На этот раз замолчала она. Секунд на десять.
— Вы правы, — наконец вымолвила Лакшина, — на этот раз вы абсолютно правы. Но вам нравится быть «вольным художником»?
— Мне нравится моя профессия, — признался он, — но если ваше определение касается только моих отношений с женщинами, то не всегда. Иногда мешает.
— В каком смысле?
— Слишком большой выбор, — пошутил он.
Она снова прикусила губу.
— Вы еще немного и хам, но, в общем, человек вполне интересный. Мне, правда, не удалось вывести вас из состояния равновесия, но я полагаю, что мы еще не закончили.
— У нас масса времени.
— Когда вы впервые встретились с женщиной?
— Я должен отвечать.
— Желательно.
— Не помню.
— Это неправда. О таком помнят все мальчики. И все девочки.
— В таком случае скажите, когда это было у вас в первый раз?
— К сожалению, с моим первым мужем. Мы были уже женихом и невестой, когда это произошло.
— Почему, к сожалению?
— Оба мы были не очень опытными людьми. Студентами, хотя и будущими медиками. Было больно и не очень приятно. У вас был другой опыт?

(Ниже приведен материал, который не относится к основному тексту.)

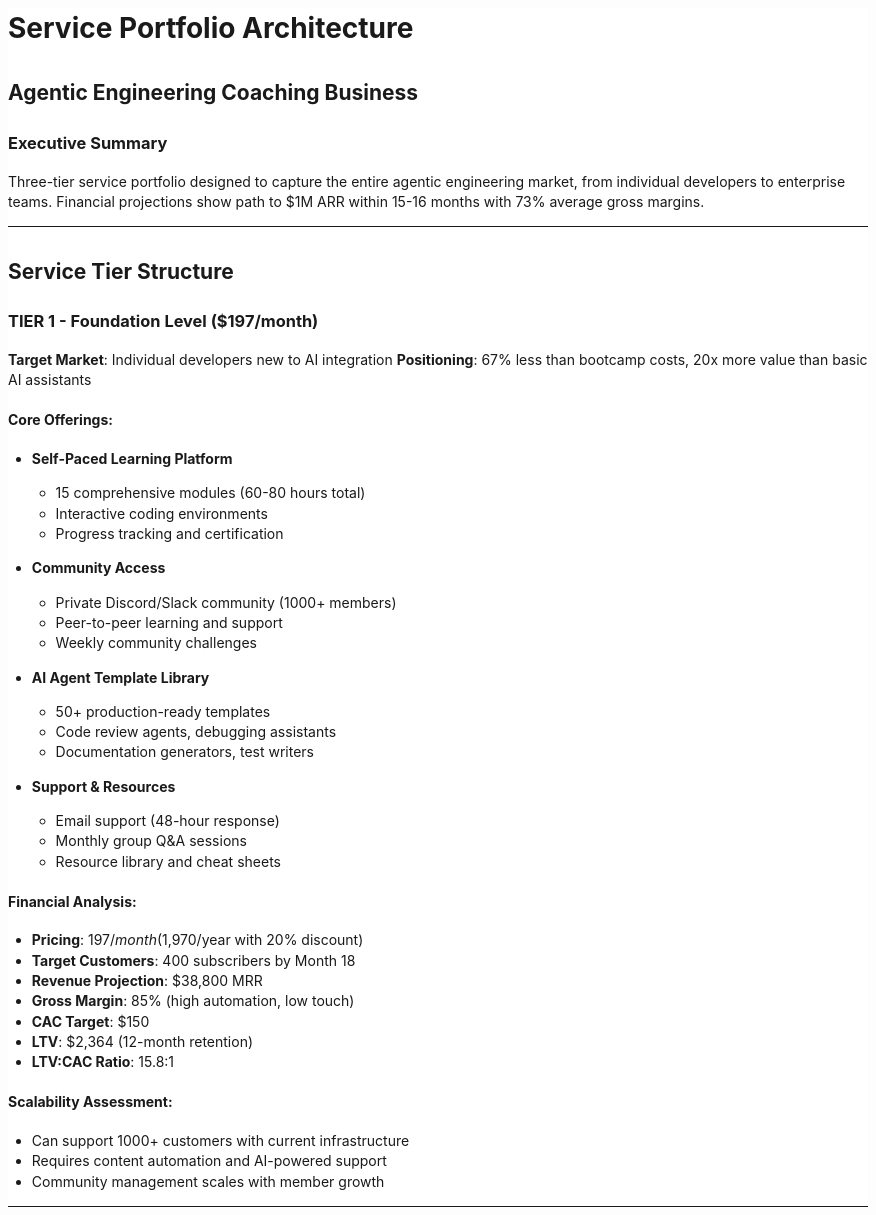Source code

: # Service Portfolio Architecture
## Agentic Engineering Coaching Business

### Executive Summary
Three-tier service portfolio designed to capture the entire agentic engineering market, from individual developers to enterprise teams. Financial projections show path to $1M ARR within 15-16 months with 73% average gross margins.

---

## Service Tier Structure

### TIER 1 - Foundation Level ($197/month)
**Target Market**: Individual developers new to AI integration
**Positioning**: 67% less than bootcamp costs, 20x more value than basic AI assistants

#### Core Offerings:
- **Self-Paced Learning Platform**
  - 15 comprehensive modules (60-80 hours total)
  - Interactive coding environments
  - Progress tracking and certification
  
- **Community Access**
  - Private Discord/Slack community (1000+ members)
  - Peer-to-peer learning and support
  - Weekly community challenges
  
- **AI Agent Template Library**
  - 50+ production-ready templates
  - Code review agents, debugging assistants
  - Documentation generators, test writers
  
- **Support & Resources**
  - Email support (48-hour response)
  - Monthly group Q&A sessions
  - Resource library and cheat sheets

#### Financial Analysis:
- **Pricing**: $197/month ($1,970/year with 20% discount)
- **Target Customers**: 400 subscribers by Month 18
- **Revenue Projection**: $38,800 MRR
- **Gross Margin**: 85% (high automation, low touch)
- **CAC Target**: $150
- **LTV**: $2,364 (12-month retention)
- **LTV:CAC Ratio**: 15.8:1

#### Scalability Assessment:
- Can support 1000+ customers with current infrastructure
- Requires content automation and AI-powered support
- Community management scales with member growth

---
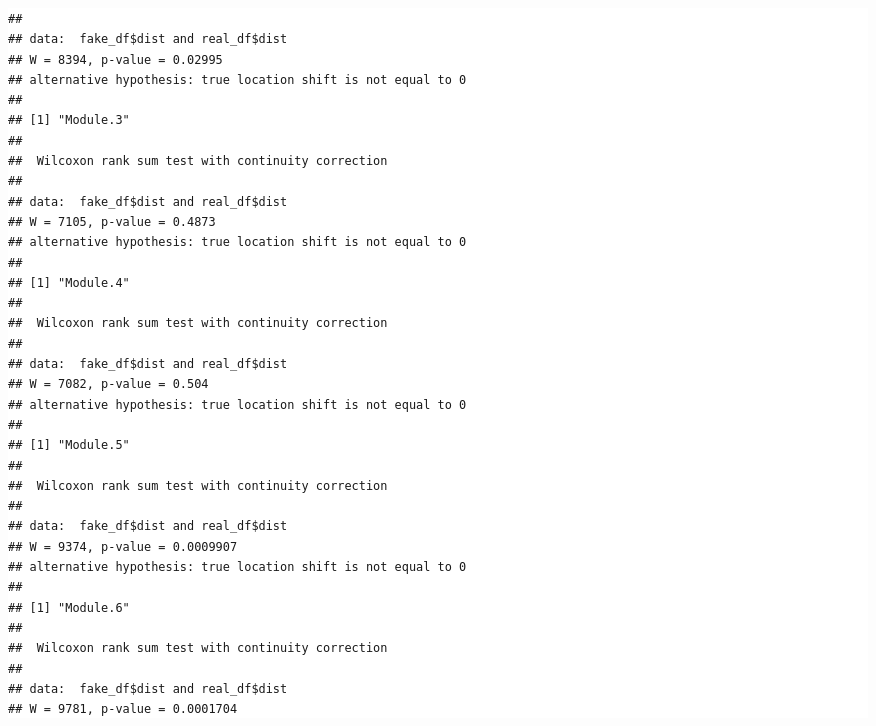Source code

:     ## 
    ## data:  fake_df$dist and real_df$dist
    ## W = 8394, p-value = 0.02995
    ## alternative hypothesis: true location shift is not equal to 0
    ## 
    ## [1] "Module.3"
    ## 
    ##  Wilcoxon rank sum test with continuity correction
    ## 
    ## data:  fake_df$dist and real_df$dist
    ## W = 7105, p-value = 0.4873
    ## alternative hypothesis: true location shift is not equal to 0
    ## 
    ## [1] "Module.4"
    ## 
    ##  Wilcoxon rank sum test with continuity correction
    ## 
    ## data:  fake_df$dist and real_df$dist
    ## W = 7082, p-value = 0.504
    ## alternative hypothesis: true location shift is not equal to 0
    ## 
    ## [1] "Module.5"
    ## 
    ##  Wilcoxon rank sum test with continuity correction
    ## 
    ## data:  fake_df$dist and real_df$dist
    ## W = 9374, p-value = 0.0009907
    ## alternative hypothesis: true location shift is not equal to 0
    ## 
    ## [1] "Module.6"
    ## 
    ##  Wilcoxon rank sum test with continuity correction
    ## 
    ## data:  fake_df$dist and real_df$dist
    ## W = 9781, p-value = 0.0001704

— Если честно, то первый опыт был тоже не очень приятным, — признался Дронго. — Девушкам легче, их первый опыт бывает с любимыми мужчинами. Я имею в виду так называемых порядочных девушек. У парней все обстоит гораздо прозаичнее. Тебе исполняется сколько-то лет, и твои друзья или знакомые отводят тебя к женщине, которая готова предоставить тебе свои услуги. У некоторых это делают отцы.
— Тогда они оба циники, отец и сын, — убежденно произнесла Лакшина. — Значит, ваш первый опыт был не очень приятным.